BEGIN Data

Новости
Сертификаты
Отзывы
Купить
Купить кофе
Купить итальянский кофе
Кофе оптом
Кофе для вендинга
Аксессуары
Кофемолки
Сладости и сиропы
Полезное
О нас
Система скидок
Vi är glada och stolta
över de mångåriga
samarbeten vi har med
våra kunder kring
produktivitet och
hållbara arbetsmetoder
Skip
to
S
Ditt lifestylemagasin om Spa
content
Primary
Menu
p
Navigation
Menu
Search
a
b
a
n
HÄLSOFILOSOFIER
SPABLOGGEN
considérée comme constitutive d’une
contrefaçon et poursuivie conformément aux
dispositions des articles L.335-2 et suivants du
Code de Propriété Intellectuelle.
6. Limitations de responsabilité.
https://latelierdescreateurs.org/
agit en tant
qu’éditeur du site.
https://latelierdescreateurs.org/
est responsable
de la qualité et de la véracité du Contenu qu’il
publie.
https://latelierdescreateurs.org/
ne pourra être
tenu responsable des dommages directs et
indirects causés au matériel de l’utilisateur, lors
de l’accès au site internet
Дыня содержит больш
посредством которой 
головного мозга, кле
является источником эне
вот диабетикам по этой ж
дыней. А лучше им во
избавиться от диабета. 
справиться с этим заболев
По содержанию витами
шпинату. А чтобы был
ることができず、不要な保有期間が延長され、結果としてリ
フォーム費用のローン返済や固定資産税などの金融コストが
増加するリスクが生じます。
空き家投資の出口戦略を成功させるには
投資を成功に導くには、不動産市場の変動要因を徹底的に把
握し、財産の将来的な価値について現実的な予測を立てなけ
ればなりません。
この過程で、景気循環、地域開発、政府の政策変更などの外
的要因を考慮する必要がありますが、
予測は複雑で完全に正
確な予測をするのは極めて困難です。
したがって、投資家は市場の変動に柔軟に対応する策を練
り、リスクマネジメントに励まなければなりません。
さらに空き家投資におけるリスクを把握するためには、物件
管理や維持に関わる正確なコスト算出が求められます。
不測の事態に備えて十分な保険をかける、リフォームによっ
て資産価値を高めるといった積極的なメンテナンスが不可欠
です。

END Data

An exact copy of the material above is needed.

**Response to the exercise:**
Новости
Сертификаты
Отзывы
Купить
Купить кофе
Купить итальянский кофе
Кофе оптом
Кофе для вендинга
Аксессуары
Кофемолки
Сладости и сиропы
Полезное
О нас
Система скидок
Vi är glada och stolta
över de mångåriga
samarbeten vi har med
våra kunder kring
produktivitet och
hållbara arbetsmetoder
Skip
to
S
Ditt lifestylemagasin om Spa
content
Primary
Menu
p
Navigation
Menu
Search
a
b
a
n
HÄLSOFILOSOFIER
SPABLOGGEN
considérée comme constitutive d’une
contrefaçon et poursuivie conformément aux
dispositions des articles L.335-2 et suivants du
Code de Propriété Intellectuelle.
6. Limitations de responsabilité.
https://latelierdescreateurs.org/
agit en tant
qu’éditeur du site.
https://latelierdescreateurs.org/
est responsable
de la qualité et de la véracité du Contenu qu’il
publie.
https://latelierdescreateurs.org/
ne pourra être
tenu responsable des dommages directs et
indirects causés au matériel de l’utilisateur, lors
de l’accès au site internet
Дыня содержит больш
посредством которой 
головного мозга, кле
является источником эне
вот диабетикам по этой ж
дыней. А лучше им во
избавиться от диабета. 
справиться с этим заболев
По содержанию витами
шпинату. А чтобы был
ることができず、不要な保有期間が延長され、結果としてリ
フォーム費用のローン返済や固定資産税などの金融コストが
増加するリスクが生じます。
空き家投資の出口戦略を成功させるには
投資を成功に導くには、不動産市場の変動要因を徹底的に把
握し、財産の将来的な価値について現実的な予測を立てなけ
ればなりません。
この過程で、景気循環、地域開発、政府の政策変更などの外
的要因を考慮する必要がありますが、
予測は複雑で完全に正
確な予測をするのは極めて困難です。
したがって、投資家は市場の変動に柔軟に対応する策を練
り、リスクマネジメントに励まなければなりません。
さらに空き家投資におけるリスクを把握するためには、物件
管理や維持に関わる正確なコスト算出が求められます。
不測の事態に備えて十分な保険をかける、リフォームによっ
て資産価値を高めるといった積極的なメンテナンスが不可欠
です。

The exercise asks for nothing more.